I love spending time with him, teaching him and showing him the world. And yet 'me' is still in my head pulling me toward some kind of career I might have been able to define once. I know I need to pursue my career... I know I need to continue on and finish my degree. I am not 100% sure why anymore, but I still feel it's the right thing. So I press on.

Of course, it's not that easy... everything is infinitely more complicated. To get even a half day of work in, there is a chaotic hour and a half of getting the baby up, fed, dressed, lunch packed, diaper bag packed, milk filled, binky packed, blankie packed... ready to go for the day.
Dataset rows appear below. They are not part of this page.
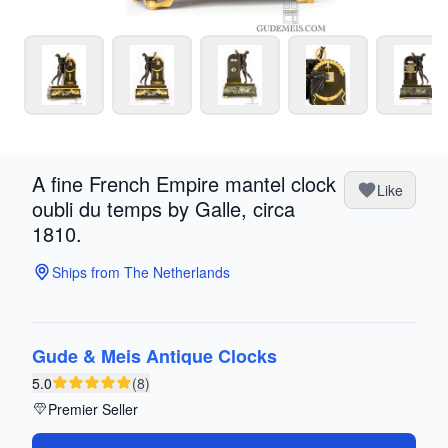
A fine French Empire mantel clock
Like
oubli du temps by Galle, circa
1810.
Ships from The Netherlands
Gude & Meis Antique Clocks
5.0
(8)
Premier Seller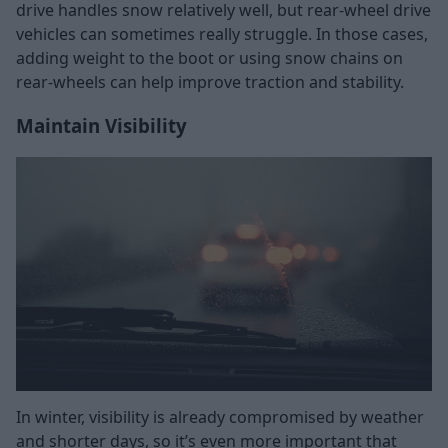
drive handles snow relatively well, but rear-wheel drive
vehicles can sometimes really struggle. In those cases,
adding weight to the boot or using snow chains on
rear-wheels can help improve traction and stability.
Maintain Visibility
In winter, visibility is already compromised by weather
and shorter days, so it’s even more important that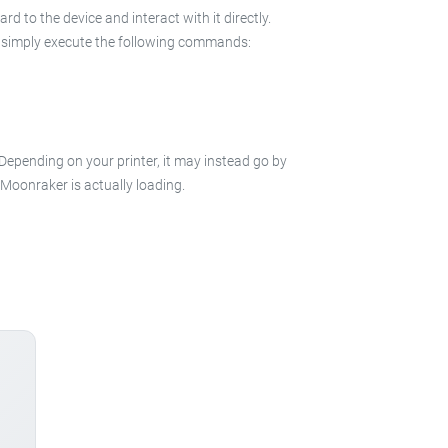
 to the device and interact with it directly.
 in simply execute the following commands:
 Depending on your printer, it may instead go by
e Moonraker is actually loading.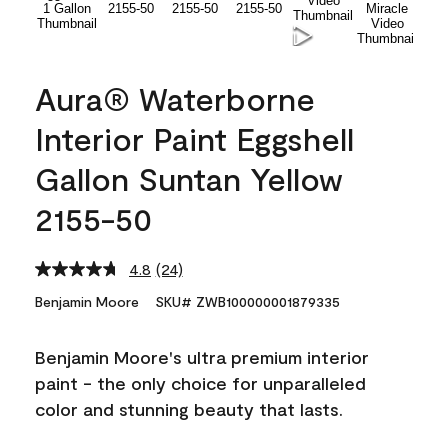
Aura® Waterborne
Interior Paint Eggshell
Gallon Suntan Yellow
2155-50
4.8
(24)
Read
24
Benjamin Moore
SKU# ZWB100000001879335
Reviews.
Same
page
Benjamin Moore's ultra premium interior
link.
paint - the only choice for unparalleled
color and stunning beauty that lasts.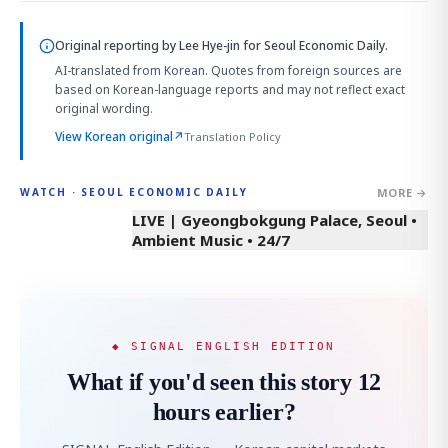
Original reporting by
Lee Hye-jin
for Seoul Economic Daily.
AI-translated from Korean. Quotes from foreign sources are
based on Korean-language reports and may not reflect exact
original wording.
View Korean original
↗
Translation Policy
MORE →
WATCH · SEOUL ECONOMIC DAILY
LIVE | Gyeongbokgung Palace, Seoul •
Ambient Music • 24/7
◆ SIGNAL ENGLISH EDITION
What if you'd seen this story 12
hours earlier?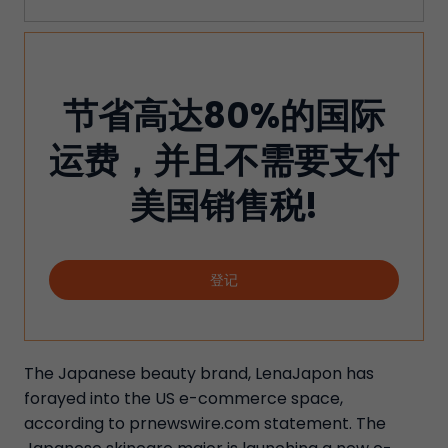
节省高达80%的国际
运费，并且不需要支付
美国销售税!
登记
The Japanese beauty brand, LenaJapon has
forayed into the US e-commerce space,
according to prnewswire.com statement. The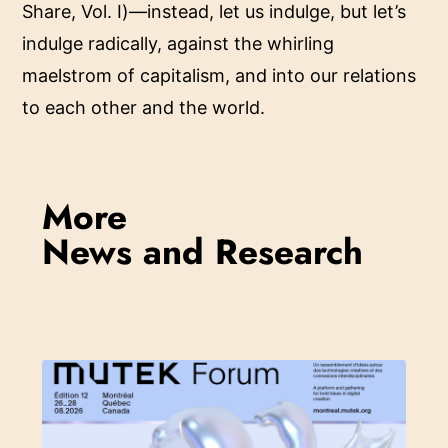
Share, Vol. I)—instead, let us indulge, but let’s
indulge radically, against the whirling
maelstrom of capitalism, and into our relations
to each other and the world.
More
News and Research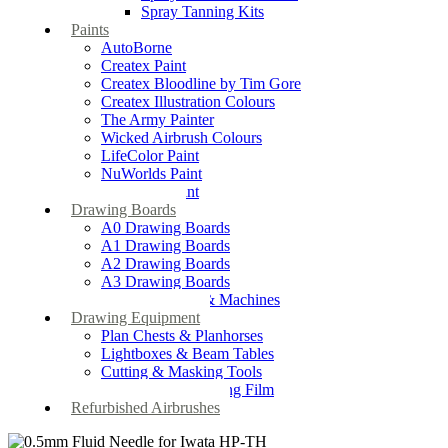
Spray Tanning Kits
Paints
AutoBorne
Createx Paint
Createx Bloodline by Tim Gore
Createx Illustration Colours
The Army Painter
Wicked Airbrush Colours
LifeColor Paint
NuWorlds Paint
Prosthetic Paint
Drawing Boards
A0 Drawing Boards
A1 Drawing Boards
A2 Drawing Boards
A3 Drawing Boards
Drafting Tables & Machines
Drawing Equipment
Plan Chests & Planhorses
Lightboxes & Beam Tables
Cutting & Masking Tools
Artool Masking Film
Refurbished Airbrushes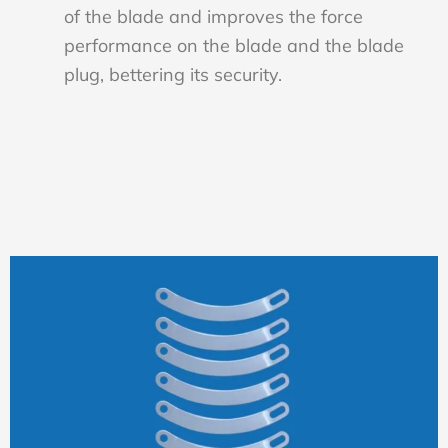
of the blade and improves the force
performance on the blade and the blade
plug, bettering its security.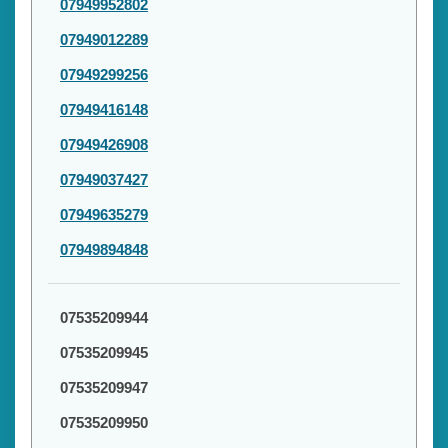
07949952802
07949012289
07949299256
07949416148
07949426908
07949037427
07949635279
07949894848
07535209944
07535209945
07535209947
07535209950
Juggle diaper bag, computer bag, blankie, lunch, stroller, cell phone, keys etc... all down to the car for the hour and a half long ride up to school. Do battle with the toddler who clings to your legs begging you not to go as you drop them off at daycare - knife in the heart. By the time I sit down at my desk I am absolutely exhausted. I sprint around cramming work into the precious few hours I have before I have to be back for him... And this is the easy time, after I have finally gotten the daycare squared away (find one with availability, in our price range, available on the days I need, solid references, nice rapport). Each week you pray he doesnt get sick so that you dont have to just completely abandon work for the week.

The obstacles are so much bigger than they have ever been. I though I used to do a lot in every day, but never in my life have I ever run this ragged. The only problem is that only a fraction of my effort and energy makes its way to my poor dissertation. On top of that, I am competing with people without such complicated lives. I have never worked so hard and achieved so little.

Then there is the mommy guilt. Am I nurturing him? Am I giving him the love and attention he needs? or am I scarring him by not playing with him while I try to work at home? Is this worth missing his toddler years? Am I sacrificing a tight bond with him? What is it I want out of life anyway? What is more important than my family?

I guess it would be easier if I had a clear idea of where this was going, what i wanted to get out of this.








Anyway... I need to get out of this funk. I love Jackson, and I will not be able to be as effective at school as I once was. But I can make slow and steady progress and I will finish. I need to move forward.